Mounted at /content/drive


### Import and instanciate Spark Session

Spark Session consists of the entrypoint for the Spark SQL API. This work will run in a local environment.

In [3]:
from pyspark.sql import SparkSession

In [4]:
spark = SparkSession \
    .builder \
    .master("local[*]") \
    .getOrCreate()

## Data Analysis
Creating a dataframe for each table described in the Data Model

In [5]:
df_people = spark.read \
  .options(delimiter=";") \
  .csv("/content/drive/MyDrive/traffic/people.csv",
       inferSchema=True,
       header=True,
       encoding="Latin1")

df_accidents = spark.read \
  .options(delimiter=";") \
  .csv("/content/drive/MyDrive/traffic/accidents.csv",
       inferSchema=True,
       header=True,
       encoding="Latin1")

df_vehicles = spark.read \
  .options(delimiter=";") \
  .csv("/content/drive/MyDrive/traffic/vehicles.csv",
       inferSchema=True,
       header=True,
       encoding="Latin1")

In [6]:
from pyspark.sql.functions import when, col, count, sum, year, max

### Does the number of people in the vehicle influence the occurrences of accidents where the driver sleeps?

When compared to the total number of accidents per number of people in the vehicle, the ones where the driver sleeps are twice more common when there is only one person in the vehicle.

In [7]:
support_df = df_accidents.join(df_people, df_accidents.pesid == df_people.pesid) \
                         .where("tipo_envolvido in ('Passageiro', 'Condutor')") \
                         .groupBy("id", "causa_acidente") \
                         .count() \
                         .withColumn("num_people", when(col("count") > 1, "Mais de uma"). \
                                     otherwise("Apenas uma"))

In [8]:
support_df.show(10)

***

Work required:
Write out the Spark notebook excerpt word for word, from "When compared to" to "support_df.show(10)".

[Stored data entries]
***

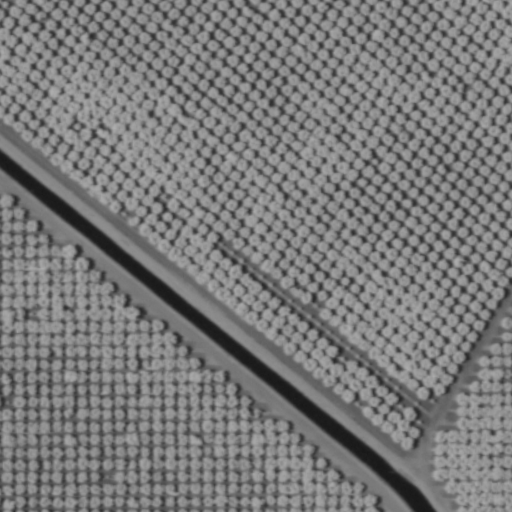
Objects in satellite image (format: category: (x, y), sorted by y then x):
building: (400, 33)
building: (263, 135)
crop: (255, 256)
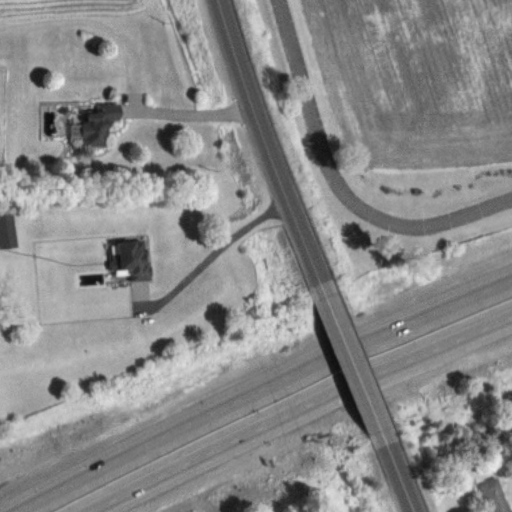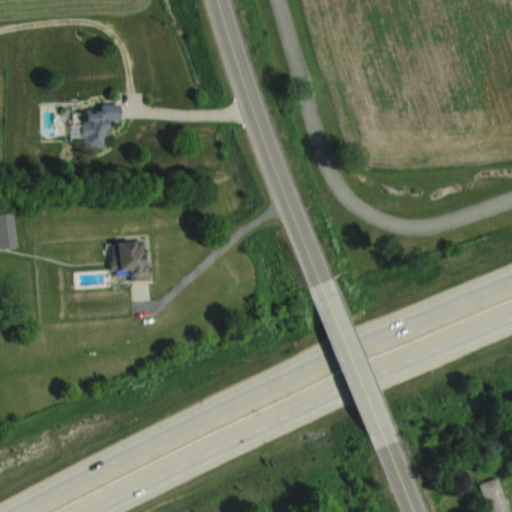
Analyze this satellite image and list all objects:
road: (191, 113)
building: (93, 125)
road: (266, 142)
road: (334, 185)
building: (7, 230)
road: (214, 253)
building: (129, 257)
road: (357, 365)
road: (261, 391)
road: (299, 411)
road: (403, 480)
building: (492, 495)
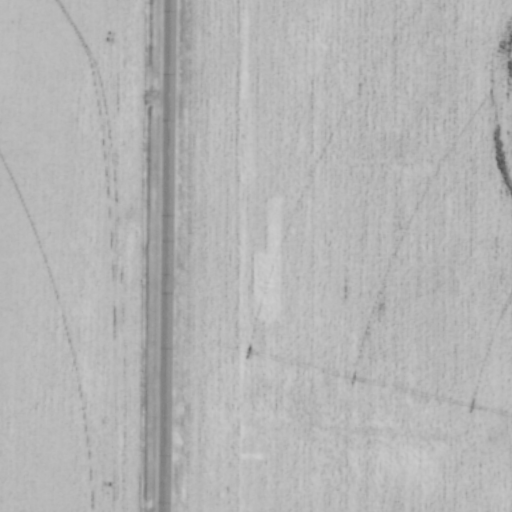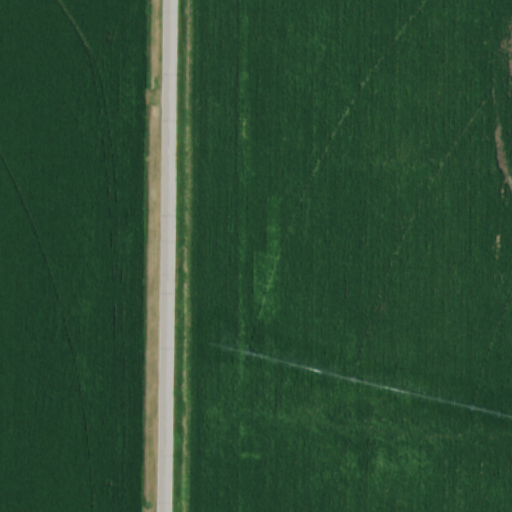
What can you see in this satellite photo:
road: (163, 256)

***

Result below:
When compared to the total number of accidents per number of people in the vehicle, the ones where the driver sleeps are twice more common when there is only one person in the vehicle.

In [7]:
support_df = df_accidents.join(df_people, df_accidents.pesid == df_people.pesid) \
                         .where("tipo_envolvido in ('Passageiro', 'Condutor')") \
                         .groupBy("id", "causa_acidente") \
                         .count() \
                         .withColumn("num_people", when(col("count") > 1, "Mais de uma"). \
                                     otherwise("Apenas uma"))

In [8]:
support_df.show(10)